Question

In: Finance

Calculate the following stock valuation problems using Microsoft Excel: Company X is paying an annual dividend of...

Calculate the following stock valuation problems using Microsoft Excel:

Company X is paying an annual dividend of $1.35 and has decided to pay the same amount forever. How much should you pay for the stock, if you want to earn an annual rate of return of 9.5% on this investment?
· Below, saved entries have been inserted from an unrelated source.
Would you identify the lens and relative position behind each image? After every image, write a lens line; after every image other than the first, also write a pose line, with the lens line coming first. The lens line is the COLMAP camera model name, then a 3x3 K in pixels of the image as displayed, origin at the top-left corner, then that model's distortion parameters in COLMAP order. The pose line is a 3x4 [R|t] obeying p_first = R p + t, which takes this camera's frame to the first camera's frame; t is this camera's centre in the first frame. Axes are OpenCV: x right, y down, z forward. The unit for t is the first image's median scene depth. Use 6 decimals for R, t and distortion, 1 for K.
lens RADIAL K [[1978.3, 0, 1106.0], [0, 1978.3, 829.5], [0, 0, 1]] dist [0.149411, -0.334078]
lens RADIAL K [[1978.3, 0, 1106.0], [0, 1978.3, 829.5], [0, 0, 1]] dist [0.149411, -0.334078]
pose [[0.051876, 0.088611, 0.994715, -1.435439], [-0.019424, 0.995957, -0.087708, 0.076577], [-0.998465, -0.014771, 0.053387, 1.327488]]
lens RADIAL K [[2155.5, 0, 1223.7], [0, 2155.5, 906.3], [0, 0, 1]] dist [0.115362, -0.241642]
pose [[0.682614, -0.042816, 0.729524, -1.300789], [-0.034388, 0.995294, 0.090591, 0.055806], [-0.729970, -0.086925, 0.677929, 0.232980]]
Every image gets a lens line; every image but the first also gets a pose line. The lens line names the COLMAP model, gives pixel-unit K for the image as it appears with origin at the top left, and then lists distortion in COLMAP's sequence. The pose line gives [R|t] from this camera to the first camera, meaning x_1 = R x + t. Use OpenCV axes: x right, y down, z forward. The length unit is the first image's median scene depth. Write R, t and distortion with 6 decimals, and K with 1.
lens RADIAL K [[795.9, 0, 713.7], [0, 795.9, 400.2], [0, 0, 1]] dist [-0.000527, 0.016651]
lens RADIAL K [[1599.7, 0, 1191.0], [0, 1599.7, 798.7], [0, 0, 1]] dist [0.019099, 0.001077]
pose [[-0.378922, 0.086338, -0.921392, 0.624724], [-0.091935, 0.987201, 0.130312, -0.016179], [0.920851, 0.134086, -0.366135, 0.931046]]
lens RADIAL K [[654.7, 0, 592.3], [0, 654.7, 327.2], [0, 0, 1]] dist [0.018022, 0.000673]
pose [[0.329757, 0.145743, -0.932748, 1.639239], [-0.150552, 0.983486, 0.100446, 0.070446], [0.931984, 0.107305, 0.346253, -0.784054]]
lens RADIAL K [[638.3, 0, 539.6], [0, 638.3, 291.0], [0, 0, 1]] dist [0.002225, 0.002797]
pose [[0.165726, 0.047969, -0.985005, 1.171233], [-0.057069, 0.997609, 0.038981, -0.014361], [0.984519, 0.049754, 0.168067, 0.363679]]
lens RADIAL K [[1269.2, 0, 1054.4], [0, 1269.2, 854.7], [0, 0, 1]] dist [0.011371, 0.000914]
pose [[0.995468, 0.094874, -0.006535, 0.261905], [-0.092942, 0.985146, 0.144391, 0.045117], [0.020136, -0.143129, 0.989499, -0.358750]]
You want to purchase common stock of Company X and hold it for 7 years. The company just announced they will be paying an annual cash dividend of $6.00 per share for the next 9 years. How much should you pay for the stock, if you will be able to sell the stock for $28 at the end of seven years and you want to earn an annual rate of return of 11% on this investment?


Solutions

Expert Solution

1) D0 1.35
The stock is paying a constant dividend of 1.35 in perpetuity
D1 1.35
According to the dividend growth model,
when the stock pays a constant dividend the price of the stock P0 is given by
P0 = D1/(R)
where R is the discount rate that is .095.
P0 = 1.35/(.095)
P0 = 14.21
You should pay $14.21 for the stock.
2) The stock pays will pay a dividend of $6 for the next 9 years.
D1 6
D2 6
D3 6
D4 6
D5 6
D6 6
D7 6
P7 28
Cash flow at the end of year 7 P7+D7
Cash flow at the end of year 7 34
The price of the stock today = sum of present value of future cash flows.
Using R = .11
Year 1 2 3 4 5 6 7
Cash flow 6 6 6 6 6 6 34
Present value 5.41 4.87 4.39 3.95 3.56 3.21 16.38
sum of present values 41.76
You should pay $41.76 for the stock today.